Feto Gomez at Alcatraz – During their time at Leavenworth, Stroud and Gomez (Telly Savalas) become friends. They are reunited at Alcatraz where Stroud is a new prisoner. Gomez has worked up the ranks, gaining the trust of officials and is now responsible for serving the prisoners their meals. The two have a wonderful moment reminiscing about the past and Gomez generously gives Stroud second helpings of food. Stroud asks Gomez how many years he’s been behind bars. As Gomez works through the math we realize why Stroud asked him this and the impact of spending so much of their lives imprisoned.

Prison guard says goodbye to Stroud – Ransom (Brand) and Stroud (Lancaster) were on opposite ends of the prison system and Ransom was always quick to have the upper hand. But after more than a decade together at Leavenworth, Ransom begins to feel a friendly affection for Stroud. He watches him progress in his study of birds. When the two part ways as Stroud is transferred to Alcatraz, Ransom’s eyes wells up with tears, they shake hands and part ways. This is a brilliantly nuanced performance by Brand who adeptly shows tenderness in a pivotal scene.

Rehabilitation Argument – This is by far my favorite scene int he movie. Warden Shoemaker (Malden) and Stroud (Lancaster) never see eye-to-eye. And it’s never more clear than in this moment in the film. Stroud has just written a manuscript criticizing the prison system and Shoemaker blocks it’s publication. Malden’s Shoemaker delivers a speech about his frustration with Stroud for resisting his efforts for rehabilitation. Lancaster’s Stroud comes back with a powerful rebuttal. He presents Shoemaker with the etymology of “rehabilitation” which means to restore someone to their former condition with dignity. It’s a powerful political statement for prison reform if I ever heard one.

In 1963, Birdman was nominated for four Academy Awards including Best Actor (Lancaster), Best Supporting Actor (Telly Savalas), Best Supporting Actress (Thelma Ritter) and Best Cinematography - Black and White (Burnett Guffey). This was Lancaster's third Academy Award nominated performance and he and Frankenheimer worked on a total of five films together.

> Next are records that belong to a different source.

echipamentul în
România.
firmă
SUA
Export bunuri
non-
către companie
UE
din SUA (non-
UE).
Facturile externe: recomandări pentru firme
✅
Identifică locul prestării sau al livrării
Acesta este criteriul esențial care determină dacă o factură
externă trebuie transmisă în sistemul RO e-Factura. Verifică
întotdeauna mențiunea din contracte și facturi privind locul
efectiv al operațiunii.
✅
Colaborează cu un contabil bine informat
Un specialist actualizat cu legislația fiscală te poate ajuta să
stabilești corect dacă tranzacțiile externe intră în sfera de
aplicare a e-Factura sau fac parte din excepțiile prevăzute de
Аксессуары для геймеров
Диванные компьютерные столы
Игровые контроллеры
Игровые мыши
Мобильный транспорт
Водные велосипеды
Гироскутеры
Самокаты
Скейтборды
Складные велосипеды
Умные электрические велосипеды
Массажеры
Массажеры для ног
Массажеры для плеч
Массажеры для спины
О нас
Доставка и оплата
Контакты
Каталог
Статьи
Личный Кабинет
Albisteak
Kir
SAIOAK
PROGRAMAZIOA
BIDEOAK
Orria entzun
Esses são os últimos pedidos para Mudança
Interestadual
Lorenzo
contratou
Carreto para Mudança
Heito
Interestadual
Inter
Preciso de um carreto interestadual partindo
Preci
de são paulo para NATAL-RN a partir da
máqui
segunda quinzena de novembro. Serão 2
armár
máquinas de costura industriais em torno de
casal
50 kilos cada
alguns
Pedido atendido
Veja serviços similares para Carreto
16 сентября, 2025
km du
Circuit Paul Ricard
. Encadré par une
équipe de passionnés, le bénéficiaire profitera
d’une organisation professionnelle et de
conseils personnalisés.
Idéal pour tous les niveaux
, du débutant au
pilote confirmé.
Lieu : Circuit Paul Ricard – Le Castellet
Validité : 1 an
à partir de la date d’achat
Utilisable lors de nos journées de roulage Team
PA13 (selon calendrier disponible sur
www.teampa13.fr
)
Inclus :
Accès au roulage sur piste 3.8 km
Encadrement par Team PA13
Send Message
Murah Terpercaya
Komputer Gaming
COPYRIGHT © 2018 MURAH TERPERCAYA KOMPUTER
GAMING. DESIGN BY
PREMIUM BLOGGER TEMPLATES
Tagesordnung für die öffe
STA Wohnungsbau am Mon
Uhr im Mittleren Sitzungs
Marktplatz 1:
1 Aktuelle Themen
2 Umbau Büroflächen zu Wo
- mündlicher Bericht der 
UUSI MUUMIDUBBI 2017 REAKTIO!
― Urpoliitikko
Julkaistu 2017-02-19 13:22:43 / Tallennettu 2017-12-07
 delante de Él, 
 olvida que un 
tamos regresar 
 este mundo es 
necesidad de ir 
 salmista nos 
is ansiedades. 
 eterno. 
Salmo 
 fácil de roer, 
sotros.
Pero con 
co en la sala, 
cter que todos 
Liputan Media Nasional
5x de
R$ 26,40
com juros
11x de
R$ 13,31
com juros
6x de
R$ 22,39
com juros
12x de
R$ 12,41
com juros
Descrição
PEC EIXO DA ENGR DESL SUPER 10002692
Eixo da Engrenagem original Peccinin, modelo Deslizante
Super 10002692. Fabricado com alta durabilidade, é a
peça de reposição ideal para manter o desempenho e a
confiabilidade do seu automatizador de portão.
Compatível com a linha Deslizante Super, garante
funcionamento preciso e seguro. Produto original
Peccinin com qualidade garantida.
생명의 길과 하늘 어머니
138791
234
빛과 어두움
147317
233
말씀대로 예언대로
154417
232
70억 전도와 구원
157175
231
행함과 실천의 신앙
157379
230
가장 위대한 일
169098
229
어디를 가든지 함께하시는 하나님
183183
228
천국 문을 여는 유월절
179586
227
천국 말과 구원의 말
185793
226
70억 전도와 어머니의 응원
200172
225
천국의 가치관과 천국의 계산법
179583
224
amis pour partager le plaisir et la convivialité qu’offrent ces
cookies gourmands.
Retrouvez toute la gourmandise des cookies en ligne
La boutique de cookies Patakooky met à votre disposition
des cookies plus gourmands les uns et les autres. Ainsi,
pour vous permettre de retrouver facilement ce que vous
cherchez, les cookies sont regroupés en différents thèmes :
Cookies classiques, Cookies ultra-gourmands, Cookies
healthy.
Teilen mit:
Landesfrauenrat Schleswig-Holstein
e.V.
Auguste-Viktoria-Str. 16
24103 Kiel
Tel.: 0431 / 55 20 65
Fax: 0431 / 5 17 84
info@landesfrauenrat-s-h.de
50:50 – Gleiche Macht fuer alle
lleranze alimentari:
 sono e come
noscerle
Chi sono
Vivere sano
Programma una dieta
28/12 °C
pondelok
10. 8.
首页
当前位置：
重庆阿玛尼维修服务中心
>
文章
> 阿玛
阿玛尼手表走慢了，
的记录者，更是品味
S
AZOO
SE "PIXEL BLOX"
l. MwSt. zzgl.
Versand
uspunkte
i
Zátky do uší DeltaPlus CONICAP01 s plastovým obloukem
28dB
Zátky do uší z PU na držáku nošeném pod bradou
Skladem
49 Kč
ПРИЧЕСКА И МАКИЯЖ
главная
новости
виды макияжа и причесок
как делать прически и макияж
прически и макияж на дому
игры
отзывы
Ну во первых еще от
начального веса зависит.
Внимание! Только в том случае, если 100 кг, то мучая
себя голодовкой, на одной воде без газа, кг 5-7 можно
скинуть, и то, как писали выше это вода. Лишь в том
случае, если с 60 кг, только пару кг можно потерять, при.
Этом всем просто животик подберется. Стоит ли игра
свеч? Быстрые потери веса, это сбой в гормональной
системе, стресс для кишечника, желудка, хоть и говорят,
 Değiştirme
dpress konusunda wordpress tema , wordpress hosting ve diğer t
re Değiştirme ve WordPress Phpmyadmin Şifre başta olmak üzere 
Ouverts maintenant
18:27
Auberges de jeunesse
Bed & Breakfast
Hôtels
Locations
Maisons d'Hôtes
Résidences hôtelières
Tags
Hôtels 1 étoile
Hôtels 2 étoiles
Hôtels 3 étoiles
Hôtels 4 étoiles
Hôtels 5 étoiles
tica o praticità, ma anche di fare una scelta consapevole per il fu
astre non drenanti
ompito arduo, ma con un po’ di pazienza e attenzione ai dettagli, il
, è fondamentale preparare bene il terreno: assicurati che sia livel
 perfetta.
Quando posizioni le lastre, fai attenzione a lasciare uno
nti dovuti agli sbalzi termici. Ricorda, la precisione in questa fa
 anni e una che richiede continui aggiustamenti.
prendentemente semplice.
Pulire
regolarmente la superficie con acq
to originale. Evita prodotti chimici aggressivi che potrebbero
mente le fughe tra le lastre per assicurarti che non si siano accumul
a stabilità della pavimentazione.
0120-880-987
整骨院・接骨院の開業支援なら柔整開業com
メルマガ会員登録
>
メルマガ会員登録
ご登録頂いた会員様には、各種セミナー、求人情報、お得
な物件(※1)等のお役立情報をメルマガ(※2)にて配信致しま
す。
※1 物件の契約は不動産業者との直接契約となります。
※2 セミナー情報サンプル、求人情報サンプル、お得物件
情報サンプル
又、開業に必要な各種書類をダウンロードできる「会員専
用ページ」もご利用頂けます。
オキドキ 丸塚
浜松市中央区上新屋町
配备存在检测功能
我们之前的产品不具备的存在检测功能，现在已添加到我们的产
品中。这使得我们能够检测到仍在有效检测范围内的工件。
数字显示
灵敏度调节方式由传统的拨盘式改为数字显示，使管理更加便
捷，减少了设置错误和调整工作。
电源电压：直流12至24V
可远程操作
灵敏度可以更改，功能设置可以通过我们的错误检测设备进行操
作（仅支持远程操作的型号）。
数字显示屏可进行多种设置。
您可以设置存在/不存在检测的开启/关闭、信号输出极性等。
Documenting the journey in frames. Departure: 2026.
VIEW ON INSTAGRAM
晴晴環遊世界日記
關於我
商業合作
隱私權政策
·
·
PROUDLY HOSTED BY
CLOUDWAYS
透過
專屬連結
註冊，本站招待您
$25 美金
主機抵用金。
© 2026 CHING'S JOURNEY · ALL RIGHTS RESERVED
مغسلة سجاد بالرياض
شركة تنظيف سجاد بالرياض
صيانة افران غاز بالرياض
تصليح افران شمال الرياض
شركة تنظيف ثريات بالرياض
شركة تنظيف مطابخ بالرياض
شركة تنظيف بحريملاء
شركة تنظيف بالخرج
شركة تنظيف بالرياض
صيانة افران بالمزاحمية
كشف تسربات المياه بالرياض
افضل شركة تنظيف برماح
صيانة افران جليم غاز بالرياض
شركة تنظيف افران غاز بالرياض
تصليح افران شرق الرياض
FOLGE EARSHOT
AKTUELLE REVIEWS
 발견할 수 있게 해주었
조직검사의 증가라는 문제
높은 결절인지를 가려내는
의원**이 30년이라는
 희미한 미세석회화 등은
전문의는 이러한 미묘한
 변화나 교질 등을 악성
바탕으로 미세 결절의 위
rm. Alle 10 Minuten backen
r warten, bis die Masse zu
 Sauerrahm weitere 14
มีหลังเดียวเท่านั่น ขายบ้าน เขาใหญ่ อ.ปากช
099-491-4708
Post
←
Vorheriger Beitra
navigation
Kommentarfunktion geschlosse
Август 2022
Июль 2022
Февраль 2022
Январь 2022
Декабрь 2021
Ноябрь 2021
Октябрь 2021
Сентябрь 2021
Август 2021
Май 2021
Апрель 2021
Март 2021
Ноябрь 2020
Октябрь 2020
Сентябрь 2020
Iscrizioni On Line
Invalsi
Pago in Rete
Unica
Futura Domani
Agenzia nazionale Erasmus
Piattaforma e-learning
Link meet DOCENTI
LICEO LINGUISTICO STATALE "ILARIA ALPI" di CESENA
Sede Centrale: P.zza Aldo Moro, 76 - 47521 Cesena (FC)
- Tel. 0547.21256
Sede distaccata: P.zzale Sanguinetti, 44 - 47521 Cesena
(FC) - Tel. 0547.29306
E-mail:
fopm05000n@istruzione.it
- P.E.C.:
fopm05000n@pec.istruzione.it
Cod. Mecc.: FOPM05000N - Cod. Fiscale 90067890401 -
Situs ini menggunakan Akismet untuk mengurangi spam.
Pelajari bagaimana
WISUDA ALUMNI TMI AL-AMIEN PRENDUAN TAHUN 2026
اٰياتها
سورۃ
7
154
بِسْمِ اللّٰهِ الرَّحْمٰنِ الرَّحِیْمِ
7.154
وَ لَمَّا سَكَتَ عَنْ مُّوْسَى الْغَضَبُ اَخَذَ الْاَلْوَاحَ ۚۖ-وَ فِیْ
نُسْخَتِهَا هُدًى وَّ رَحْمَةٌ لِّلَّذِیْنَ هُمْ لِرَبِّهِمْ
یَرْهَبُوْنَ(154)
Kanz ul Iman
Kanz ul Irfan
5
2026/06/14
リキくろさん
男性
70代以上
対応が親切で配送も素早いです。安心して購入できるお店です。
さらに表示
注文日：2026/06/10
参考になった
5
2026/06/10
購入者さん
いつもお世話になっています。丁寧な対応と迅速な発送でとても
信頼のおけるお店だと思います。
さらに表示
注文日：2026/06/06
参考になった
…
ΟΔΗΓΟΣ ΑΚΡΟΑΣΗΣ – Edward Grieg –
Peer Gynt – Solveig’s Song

Birdman of Alcatraz (1962) is available on Blu-Ray and DVD from Olive Films. The discs feature film commentary from Lancaster biographer Kate Buford. My Blu-Ray disc unfortunately was faulty and when I stopped the movie it started over from the beginning. I hope that Olive Films has corrected this by now.

Many thanks to Olive Films for sending me a Blu-Ray copy of Birdman of Alcatraz for review!